Pennsylvania biotech Ocugen has raised $7.5 million in a series B round as it fixes its sights on advancing a trio of eye disease treatments into clinical trials.
The new fundraising will help fund additional testing of Ocugen's lead candidate OCU300 for ocular graft-versus-host disease (GVHD)—which has no approved therapies in the U.S.—and help bring two preclinical candidates for retinitis pigmentosa (OCU100) and wet age-related macular degeneration (OCU200) into the clinic for the first time.
Turkish drugmaker Abdi Ibrahim and the Kazakhstan-based JSC Lancaster Group were the co-leaders of the round, along with existing backers Frank Leo, formerly with Cardinal Health, and Bipeptek founder John Zhang, who are both directors of the company.
Ocugen is biotech entrepreneur Shankar Musunuri's latest venture, having previously set up Nuron Biotech and Iogenetics. He set up the company with co-founder Uday Kompella, an ophthalmology and bioengineering specialist at the University of Colorado-Anschutz Medical Campus who invented OCU100 and OCU200, in 2013.
OCU300—a University of Illinois at Chicago (UIC) project—was licensed to flesh out the portfolio last year, and the new cash will be needed if Ocugen is to stick to its plan to start a phase 3 program in the next few months.
Ocular GVHD is a sight-threatening complication seen in around 40%-60% of patients who undergo donor (allogeneic) stem cell transplants as part of blood cancer treatment, and is marked by dry eye, infections and ocular scarring.
At the moment it is typically managed with artificial tears in mild cases and steroids—which can cause complications such as elevated pressure in the eye, cataracts and eye infections—in patients with more serious symptoms.
OCU300 is a repurposed drug that could take advantage of a shorter regulatory path to market if it fulfills its promise in additional trials, but for now it's not divulging the identity of the active ingredient, saying merely that it has "an established track record in ocular applications." The phase 1/2 candidate has been shown in preliminary testing to improve symptoms in 90% of ocular GVHD patients, according to the biotech.
It's not the only company pitching at the disease however. Roche's Genentech unit is also exploring therapies for ocular GVHD, including a recombinant form of DNAse I which is in phase I/II testing, while other groups are testing new formulations of a range of established drugs including the immunosuppressants cyclosporine and tacrolimus.

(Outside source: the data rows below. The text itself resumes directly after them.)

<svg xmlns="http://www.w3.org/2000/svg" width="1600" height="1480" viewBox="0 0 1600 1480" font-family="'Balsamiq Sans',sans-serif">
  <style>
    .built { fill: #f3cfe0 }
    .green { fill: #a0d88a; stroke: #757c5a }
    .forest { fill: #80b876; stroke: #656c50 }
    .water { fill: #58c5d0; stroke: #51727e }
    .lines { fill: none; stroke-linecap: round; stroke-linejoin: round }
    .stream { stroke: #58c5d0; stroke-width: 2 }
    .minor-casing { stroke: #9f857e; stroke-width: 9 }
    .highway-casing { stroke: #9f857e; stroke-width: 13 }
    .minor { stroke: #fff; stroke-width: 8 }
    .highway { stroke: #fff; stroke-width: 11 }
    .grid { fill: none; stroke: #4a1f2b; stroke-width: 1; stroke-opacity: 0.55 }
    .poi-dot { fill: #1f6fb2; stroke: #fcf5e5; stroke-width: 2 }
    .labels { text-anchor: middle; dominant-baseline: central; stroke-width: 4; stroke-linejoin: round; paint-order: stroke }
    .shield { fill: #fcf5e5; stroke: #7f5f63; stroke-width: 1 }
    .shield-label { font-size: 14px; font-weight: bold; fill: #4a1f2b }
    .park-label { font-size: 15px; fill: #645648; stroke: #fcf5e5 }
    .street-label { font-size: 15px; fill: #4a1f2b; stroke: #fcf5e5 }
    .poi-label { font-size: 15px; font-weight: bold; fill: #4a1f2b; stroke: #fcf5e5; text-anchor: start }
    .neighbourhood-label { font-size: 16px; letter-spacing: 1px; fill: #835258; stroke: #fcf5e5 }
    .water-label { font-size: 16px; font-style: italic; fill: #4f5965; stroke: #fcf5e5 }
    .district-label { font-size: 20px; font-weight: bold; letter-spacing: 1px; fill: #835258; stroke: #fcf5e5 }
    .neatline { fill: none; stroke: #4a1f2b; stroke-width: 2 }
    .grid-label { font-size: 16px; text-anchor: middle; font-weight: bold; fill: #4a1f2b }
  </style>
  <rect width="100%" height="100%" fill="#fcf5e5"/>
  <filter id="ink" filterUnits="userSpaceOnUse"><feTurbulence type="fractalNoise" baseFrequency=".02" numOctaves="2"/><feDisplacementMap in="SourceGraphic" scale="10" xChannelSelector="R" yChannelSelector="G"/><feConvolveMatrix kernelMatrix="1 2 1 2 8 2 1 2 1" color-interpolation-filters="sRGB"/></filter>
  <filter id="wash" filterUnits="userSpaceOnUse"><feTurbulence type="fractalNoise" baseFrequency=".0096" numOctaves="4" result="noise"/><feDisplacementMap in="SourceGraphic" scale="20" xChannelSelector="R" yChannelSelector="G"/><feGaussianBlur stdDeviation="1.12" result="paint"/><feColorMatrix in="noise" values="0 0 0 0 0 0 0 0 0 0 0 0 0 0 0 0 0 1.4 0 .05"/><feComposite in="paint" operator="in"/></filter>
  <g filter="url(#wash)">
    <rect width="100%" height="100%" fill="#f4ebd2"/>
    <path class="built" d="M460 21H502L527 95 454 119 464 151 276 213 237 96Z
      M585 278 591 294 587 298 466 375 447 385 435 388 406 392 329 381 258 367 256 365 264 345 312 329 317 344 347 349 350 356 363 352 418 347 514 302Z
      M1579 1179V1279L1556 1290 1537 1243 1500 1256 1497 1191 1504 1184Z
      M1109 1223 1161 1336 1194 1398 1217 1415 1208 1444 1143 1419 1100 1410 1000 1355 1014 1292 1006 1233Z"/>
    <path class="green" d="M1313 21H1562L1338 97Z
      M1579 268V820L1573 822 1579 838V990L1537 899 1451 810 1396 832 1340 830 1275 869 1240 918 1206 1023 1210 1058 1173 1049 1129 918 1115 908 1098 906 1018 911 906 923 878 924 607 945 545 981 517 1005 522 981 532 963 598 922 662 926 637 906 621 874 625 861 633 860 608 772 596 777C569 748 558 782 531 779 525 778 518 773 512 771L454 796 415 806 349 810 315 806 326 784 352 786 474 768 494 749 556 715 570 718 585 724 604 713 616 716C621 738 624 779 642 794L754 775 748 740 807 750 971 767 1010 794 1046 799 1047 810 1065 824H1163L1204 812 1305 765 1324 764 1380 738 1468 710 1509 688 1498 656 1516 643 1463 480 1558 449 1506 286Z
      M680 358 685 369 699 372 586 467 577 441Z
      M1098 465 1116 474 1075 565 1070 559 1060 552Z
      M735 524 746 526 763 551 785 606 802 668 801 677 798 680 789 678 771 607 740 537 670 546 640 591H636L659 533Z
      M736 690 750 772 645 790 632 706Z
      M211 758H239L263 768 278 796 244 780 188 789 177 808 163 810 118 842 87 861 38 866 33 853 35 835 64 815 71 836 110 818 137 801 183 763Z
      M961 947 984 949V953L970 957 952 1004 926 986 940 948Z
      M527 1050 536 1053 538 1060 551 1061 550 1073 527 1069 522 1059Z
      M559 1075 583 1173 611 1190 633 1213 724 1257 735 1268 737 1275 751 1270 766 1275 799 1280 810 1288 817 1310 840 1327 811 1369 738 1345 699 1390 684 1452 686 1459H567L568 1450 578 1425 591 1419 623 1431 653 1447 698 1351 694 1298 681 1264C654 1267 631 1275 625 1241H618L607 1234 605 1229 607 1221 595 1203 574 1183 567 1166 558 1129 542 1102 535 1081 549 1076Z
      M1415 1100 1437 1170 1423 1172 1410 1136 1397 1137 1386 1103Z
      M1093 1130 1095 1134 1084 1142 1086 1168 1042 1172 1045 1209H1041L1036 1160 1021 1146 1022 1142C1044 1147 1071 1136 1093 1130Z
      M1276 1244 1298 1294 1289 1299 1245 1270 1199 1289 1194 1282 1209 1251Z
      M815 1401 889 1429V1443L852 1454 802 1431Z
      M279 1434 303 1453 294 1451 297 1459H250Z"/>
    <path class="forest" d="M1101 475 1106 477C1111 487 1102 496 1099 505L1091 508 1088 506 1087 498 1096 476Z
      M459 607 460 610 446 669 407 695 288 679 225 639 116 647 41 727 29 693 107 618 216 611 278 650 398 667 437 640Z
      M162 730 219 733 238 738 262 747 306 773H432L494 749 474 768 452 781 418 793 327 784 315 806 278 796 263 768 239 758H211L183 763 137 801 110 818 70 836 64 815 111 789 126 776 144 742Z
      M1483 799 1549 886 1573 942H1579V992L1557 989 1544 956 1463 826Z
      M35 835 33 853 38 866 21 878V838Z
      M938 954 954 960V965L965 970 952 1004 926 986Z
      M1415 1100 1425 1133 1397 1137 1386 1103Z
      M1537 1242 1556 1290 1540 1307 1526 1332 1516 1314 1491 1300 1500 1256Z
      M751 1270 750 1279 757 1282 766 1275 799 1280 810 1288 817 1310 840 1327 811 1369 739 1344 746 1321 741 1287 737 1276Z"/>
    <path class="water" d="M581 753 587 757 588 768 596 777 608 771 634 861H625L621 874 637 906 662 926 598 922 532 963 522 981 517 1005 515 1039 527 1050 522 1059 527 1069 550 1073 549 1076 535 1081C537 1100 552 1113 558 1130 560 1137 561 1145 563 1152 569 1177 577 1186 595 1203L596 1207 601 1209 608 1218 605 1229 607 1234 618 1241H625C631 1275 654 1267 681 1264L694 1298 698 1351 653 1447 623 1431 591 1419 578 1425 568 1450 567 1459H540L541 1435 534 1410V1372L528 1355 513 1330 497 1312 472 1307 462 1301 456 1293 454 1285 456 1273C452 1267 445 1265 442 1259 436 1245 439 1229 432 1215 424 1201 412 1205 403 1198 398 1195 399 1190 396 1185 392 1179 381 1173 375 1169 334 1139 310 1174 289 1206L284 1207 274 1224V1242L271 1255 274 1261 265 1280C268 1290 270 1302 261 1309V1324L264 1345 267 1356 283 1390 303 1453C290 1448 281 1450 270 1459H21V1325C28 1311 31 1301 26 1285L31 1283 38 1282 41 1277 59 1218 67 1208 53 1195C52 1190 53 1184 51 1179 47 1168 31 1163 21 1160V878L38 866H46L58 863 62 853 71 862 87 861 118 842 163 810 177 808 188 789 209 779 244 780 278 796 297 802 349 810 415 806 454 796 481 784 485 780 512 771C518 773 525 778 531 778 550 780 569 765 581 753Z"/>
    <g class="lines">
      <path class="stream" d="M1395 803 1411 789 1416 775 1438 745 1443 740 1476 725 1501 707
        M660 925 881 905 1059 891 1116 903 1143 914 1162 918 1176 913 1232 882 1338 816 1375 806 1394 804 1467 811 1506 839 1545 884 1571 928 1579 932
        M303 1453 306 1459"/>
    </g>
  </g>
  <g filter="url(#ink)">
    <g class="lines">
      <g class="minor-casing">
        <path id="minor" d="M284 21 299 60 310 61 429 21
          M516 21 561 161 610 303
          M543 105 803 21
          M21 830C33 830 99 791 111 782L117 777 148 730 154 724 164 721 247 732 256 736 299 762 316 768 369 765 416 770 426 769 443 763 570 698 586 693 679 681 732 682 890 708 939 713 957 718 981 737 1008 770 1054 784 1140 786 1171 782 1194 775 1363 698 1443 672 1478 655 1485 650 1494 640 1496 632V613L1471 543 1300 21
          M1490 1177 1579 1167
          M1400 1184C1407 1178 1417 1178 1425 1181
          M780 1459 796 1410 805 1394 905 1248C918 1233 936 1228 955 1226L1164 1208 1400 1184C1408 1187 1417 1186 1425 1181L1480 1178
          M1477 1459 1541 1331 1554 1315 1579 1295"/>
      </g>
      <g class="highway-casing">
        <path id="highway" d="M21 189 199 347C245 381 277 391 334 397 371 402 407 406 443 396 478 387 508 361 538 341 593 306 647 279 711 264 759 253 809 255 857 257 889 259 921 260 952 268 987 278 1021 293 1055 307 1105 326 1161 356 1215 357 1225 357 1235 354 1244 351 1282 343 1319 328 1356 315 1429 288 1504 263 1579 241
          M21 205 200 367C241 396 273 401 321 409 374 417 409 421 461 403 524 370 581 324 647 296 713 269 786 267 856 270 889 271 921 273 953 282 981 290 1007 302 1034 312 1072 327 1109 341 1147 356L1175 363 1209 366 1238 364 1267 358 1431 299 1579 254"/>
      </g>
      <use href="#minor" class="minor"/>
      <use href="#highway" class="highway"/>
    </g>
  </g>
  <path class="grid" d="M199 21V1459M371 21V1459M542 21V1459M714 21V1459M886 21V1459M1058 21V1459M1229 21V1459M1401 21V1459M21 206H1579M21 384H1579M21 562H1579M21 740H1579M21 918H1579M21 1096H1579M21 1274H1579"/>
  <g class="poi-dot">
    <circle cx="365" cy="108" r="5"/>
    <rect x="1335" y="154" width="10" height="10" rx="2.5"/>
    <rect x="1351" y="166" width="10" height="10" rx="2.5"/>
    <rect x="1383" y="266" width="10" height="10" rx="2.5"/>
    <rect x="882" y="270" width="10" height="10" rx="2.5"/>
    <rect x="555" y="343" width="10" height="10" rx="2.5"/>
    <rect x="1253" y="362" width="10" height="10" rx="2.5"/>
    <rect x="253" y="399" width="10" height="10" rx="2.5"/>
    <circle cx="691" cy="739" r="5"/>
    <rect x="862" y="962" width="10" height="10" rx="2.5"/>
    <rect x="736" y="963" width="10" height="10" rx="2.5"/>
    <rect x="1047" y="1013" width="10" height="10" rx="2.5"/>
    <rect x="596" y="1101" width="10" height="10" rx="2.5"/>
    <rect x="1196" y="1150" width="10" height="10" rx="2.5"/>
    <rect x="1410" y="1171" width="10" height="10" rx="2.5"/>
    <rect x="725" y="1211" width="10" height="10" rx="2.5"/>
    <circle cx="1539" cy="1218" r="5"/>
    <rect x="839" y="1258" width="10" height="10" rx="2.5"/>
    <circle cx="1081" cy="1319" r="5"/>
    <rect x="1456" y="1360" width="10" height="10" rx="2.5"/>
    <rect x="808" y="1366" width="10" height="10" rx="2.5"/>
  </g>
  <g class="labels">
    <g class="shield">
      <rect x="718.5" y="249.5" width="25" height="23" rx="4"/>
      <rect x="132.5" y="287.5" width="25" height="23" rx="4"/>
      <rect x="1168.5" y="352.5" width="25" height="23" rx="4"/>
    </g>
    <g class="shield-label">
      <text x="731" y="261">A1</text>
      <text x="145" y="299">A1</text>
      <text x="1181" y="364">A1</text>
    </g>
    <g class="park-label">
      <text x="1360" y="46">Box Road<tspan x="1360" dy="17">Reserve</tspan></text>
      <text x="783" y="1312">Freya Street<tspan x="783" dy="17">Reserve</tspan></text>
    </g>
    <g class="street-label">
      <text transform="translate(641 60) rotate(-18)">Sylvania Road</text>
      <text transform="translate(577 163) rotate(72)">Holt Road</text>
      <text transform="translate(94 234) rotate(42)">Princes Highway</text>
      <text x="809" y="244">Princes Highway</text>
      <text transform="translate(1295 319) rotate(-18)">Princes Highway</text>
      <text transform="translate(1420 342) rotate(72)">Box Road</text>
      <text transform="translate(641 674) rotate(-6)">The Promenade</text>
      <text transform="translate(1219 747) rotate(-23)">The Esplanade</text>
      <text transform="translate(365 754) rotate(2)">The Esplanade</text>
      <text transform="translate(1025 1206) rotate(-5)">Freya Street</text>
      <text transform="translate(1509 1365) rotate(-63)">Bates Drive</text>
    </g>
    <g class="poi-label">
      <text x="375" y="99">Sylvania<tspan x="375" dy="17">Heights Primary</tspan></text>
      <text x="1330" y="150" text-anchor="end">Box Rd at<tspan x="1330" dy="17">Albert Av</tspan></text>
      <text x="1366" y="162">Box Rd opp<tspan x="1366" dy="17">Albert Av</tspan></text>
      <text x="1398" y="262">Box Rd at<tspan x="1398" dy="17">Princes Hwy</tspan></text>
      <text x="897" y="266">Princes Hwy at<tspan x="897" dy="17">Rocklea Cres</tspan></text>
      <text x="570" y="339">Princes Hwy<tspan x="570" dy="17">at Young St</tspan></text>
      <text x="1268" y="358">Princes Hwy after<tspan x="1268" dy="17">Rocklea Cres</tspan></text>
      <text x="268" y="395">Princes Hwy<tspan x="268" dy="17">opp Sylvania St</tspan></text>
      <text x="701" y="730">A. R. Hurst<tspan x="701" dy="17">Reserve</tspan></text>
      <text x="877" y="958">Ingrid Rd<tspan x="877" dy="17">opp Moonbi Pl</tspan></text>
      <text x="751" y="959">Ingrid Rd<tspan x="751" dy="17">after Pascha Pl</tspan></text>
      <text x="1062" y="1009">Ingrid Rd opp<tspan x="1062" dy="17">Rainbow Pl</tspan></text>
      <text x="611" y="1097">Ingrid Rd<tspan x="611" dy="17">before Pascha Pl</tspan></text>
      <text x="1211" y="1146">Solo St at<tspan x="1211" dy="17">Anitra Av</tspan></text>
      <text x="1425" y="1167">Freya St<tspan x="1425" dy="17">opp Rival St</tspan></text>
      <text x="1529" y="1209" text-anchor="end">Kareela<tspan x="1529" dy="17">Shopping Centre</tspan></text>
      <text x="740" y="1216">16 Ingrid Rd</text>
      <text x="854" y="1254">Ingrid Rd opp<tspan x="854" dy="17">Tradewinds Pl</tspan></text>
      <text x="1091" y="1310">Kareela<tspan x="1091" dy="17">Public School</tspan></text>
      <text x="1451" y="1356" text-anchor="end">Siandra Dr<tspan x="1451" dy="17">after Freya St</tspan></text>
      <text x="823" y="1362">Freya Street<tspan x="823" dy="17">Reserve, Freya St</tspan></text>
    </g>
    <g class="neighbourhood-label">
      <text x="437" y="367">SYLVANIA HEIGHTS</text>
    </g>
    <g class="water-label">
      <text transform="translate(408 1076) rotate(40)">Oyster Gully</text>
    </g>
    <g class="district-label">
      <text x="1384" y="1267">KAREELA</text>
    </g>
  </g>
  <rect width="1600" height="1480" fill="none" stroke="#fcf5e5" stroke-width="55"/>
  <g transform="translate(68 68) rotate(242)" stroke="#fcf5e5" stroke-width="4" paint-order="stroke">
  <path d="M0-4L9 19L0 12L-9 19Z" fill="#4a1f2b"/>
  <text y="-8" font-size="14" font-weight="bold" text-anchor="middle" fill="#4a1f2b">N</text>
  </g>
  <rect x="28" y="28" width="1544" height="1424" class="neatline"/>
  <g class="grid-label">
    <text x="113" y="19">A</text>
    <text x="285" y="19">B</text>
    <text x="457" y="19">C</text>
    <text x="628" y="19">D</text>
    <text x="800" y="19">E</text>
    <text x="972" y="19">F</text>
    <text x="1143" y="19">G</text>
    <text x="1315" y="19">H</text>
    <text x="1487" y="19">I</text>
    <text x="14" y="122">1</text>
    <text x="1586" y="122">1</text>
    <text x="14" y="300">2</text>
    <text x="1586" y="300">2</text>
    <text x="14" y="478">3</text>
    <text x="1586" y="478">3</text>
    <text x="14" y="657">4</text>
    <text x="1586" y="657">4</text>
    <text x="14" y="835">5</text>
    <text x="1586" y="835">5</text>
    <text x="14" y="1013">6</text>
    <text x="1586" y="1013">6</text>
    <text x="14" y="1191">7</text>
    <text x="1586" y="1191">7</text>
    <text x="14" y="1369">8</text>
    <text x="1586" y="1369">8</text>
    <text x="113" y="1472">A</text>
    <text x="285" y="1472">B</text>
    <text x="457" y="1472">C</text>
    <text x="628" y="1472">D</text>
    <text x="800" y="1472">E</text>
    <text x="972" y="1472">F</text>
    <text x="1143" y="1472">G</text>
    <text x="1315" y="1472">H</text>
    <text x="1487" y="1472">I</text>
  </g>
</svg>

The cash injection will also help Ocugen advance OCU100—a recombinant form of lens epithelium-derived growth factor (LEDGF)—into its first trial for retinitis pigmentosa, an inherited eye disease that affects around 100,000 people in the U.S. and typically leads to blindness in middle age. The drug has orphan status from the FDA.
Meanwhile, OCU200 is an anti-angiogenic tumstatin fusion protein designed to block new blood vessel formation in wet AMD via a mechanism that differs from VEGF inhibitors such as Regeneron's Eylea and Roche's Lucentis, the mainstay of current drug treatment for the condition.
Ocugen has also been awarded a U.S. patent on a formulation of alpha agonist compounds with potential for the treatment of dry eye syndrome.
"We are very proud of the progress we have made with our pipeline and steadfast in our plans to advance these products toward commercialization," said Musunuri. "We are pleased to have closed this round of financing and are appreciative of the confidence shown by our new investors, all of which have proven track records of success in the pharmaceutical industry."